Weekly Technical Report for the fourth week of November 2022

This week, I’ve been mostly optimizing a service. This service is written in Java. When there is not much traffic in the production environment, there is also a call batch timeout. And when the timeout is sent, the CPU usage is very low. After observing this, the CPU usage never went up. At this point, it was speculated that the threads were all blocking on some operation, causing the problem.

Most of the services I’ve worked with, including this one, are IO-intensive. These types of services involve a lot of RPC calls, and when RPC calls are made, the worker threads block, making it impossible to process other requests. So the number of worker threads for these types of services are set to be very large to ensure that there are extra threads to handle IO requests, preventing subsequent requests from being processed due to the majority of the threads blocking, and ultimately leading to a large number of timeouts.

This is actually problematic, although Java has taken the NIO model when dealing with sockets and parsing requests, but the logical processing of the request is still using a pool of worker threads. When a worker thread blocked on the IO request, the worker thread can only wait for the IO request to complete or timeout. If the result returned by the IO request is not dependent on the final result of the request, the request will be submitted to another thread pool for processing. This time its processing is asynchronous for that worker thread.

In the end, after troubleshooting, this service had a configuration about the number of worker threads that was not being read due to a framework issue. This resulted in the service starting with the default number of worker threads setting, which is the same number of worker threads as CPU cores. So, when the worker threads were processing downstream RPC calls, any slight fluctuation in the downstream interface’s elapsed time would cause a large number of requests to timeout. At this time, the CPU usage is also small because the worker thread is blocked most of the time waiting for the IO operation to return.

How to troubleshoot it, first of all, you need to set up in the log frame to print the current thread name, for logback log frame, that is, in the log format settings plus %t. Then, a single node in the test environment for pressure testing, to see in a certain QPS, the service for the processing of the request. It is best to add StopWatch to the logical code of the request to assist in the analysis. Finally found that the output log of only a few threads, not right. Then, use jstack to filter out the number of threads. Found that there are indeed only four.

It can be explained that the framework used by this Java service uses the Netty framework for request processing, and finally it will be forwarded to the Netty worker thread pool to process the logic of the request.
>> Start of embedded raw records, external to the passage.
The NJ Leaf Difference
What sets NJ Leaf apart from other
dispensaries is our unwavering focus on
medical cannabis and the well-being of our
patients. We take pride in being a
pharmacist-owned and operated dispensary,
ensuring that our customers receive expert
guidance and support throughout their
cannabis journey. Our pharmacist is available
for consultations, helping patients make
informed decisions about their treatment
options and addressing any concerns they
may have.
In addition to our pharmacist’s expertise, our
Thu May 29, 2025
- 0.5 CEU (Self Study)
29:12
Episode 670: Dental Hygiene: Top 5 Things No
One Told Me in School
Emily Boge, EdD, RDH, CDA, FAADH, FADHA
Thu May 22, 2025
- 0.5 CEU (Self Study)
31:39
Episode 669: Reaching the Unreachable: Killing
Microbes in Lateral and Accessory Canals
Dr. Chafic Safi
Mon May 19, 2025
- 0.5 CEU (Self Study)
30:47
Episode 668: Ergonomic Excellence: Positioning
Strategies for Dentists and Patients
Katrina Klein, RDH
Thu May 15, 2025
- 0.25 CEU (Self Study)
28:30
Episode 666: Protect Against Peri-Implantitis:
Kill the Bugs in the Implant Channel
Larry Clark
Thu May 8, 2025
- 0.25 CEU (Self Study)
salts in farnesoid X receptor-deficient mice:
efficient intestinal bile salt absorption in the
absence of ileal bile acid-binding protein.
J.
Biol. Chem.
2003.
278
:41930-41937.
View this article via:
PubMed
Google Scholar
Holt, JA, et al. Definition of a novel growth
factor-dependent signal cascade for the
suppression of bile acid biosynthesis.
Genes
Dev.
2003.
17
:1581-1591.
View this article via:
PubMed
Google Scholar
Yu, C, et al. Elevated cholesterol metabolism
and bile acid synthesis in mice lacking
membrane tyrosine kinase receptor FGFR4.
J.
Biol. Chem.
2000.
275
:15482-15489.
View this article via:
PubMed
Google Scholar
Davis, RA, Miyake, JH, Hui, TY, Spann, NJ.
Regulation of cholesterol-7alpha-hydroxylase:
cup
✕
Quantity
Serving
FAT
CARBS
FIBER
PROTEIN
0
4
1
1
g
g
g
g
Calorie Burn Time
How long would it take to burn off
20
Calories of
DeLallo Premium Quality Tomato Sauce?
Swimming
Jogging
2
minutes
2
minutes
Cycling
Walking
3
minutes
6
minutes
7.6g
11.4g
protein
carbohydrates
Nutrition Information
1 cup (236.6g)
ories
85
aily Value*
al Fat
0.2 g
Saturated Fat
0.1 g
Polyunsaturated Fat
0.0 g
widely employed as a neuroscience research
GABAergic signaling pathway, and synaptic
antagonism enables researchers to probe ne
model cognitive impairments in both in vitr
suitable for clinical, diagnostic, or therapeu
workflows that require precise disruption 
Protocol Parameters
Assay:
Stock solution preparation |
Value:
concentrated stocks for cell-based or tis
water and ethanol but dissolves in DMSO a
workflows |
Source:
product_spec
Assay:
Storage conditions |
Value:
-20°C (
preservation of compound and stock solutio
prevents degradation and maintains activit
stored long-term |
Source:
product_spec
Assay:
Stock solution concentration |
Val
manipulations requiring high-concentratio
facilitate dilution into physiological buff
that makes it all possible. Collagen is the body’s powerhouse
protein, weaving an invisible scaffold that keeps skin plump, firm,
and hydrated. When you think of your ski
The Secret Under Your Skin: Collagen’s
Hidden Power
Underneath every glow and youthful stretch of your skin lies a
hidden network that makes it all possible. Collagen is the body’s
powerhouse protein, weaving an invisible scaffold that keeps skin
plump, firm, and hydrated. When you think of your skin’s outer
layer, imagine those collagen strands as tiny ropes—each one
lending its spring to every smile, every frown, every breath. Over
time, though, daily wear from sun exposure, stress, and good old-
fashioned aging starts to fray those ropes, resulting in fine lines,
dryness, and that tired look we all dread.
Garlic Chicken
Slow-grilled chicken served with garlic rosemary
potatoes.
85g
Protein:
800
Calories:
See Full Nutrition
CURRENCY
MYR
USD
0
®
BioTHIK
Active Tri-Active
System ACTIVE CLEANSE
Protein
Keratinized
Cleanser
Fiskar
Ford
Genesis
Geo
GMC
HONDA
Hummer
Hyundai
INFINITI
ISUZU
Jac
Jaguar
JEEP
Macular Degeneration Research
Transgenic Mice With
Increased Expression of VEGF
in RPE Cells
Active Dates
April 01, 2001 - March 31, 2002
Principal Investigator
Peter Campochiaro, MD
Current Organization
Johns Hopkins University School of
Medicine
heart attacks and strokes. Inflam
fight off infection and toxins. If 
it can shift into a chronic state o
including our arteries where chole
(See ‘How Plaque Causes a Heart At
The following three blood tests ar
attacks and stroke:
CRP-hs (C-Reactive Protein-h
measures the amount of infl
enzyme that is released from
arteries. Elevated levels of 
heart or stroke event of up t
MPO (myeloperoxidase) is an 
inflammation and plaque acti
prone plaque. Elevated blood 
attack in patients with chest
Here, the Netty worker thread pool corresponds to the prefix nioEventLoopGroup-5. In addition, it can be proved from the cumulative CPU time to assist in proving that there are really only these four threads in the processing of all the main logic of the request.

For this kind of service, under the production environment, the number of worker threads is generally set to 800~1000, and the timeout of RPC calls will be strictly set to prevent a large number of worker threads from being blocked, which ultimately leads to a drastic decrease in the node’s throughput. After updating the framework, the problem was solved.

Additionally, I discovered that one of the service’s main interfaces involved a downstream call based on the HTTP protocol. The call was made by manipulating the OkHttp library, and I found that the call did not set a timeout. This is the wrong situation, if an extreme situation is encountered and the downstream is delayed in returning, then the worker thread will block for a long time.

Therefore, you must set a reasonable timeout for downstream calls to protect the smoothness between upstream and downstream calls and prevent avalanches from occurring. There are three general types of timeouts: connection timeout, read timeout, and write timeout, all of which need to be set. In addition, for the possible existence of a large number of HTTP calls, I turned on OkHttp ConnectionPool.

According to the documentation, the advantage of ConnectionPool is that multiple HTTP or HTTP/2 requests to the same address can share the same connection. However, it should be noted that the premise of this sharing is that the server side supports HTTP long connection.

In addition, this week also mainly went to the Tencent Cloud’s Advanced Architect TCP related content, because the exam is scheduled on the weekend. This TCP exam is a bit more difficult than the original architect and practitioner exams, and it still requires good preparation. I didn’t have much time to read it at work, so I reviewed the heavy stuff directly until 5:00 a.m. on Saturday, and fortunately, I passed the exam in the end. I should be writing an article dedicated to this exam.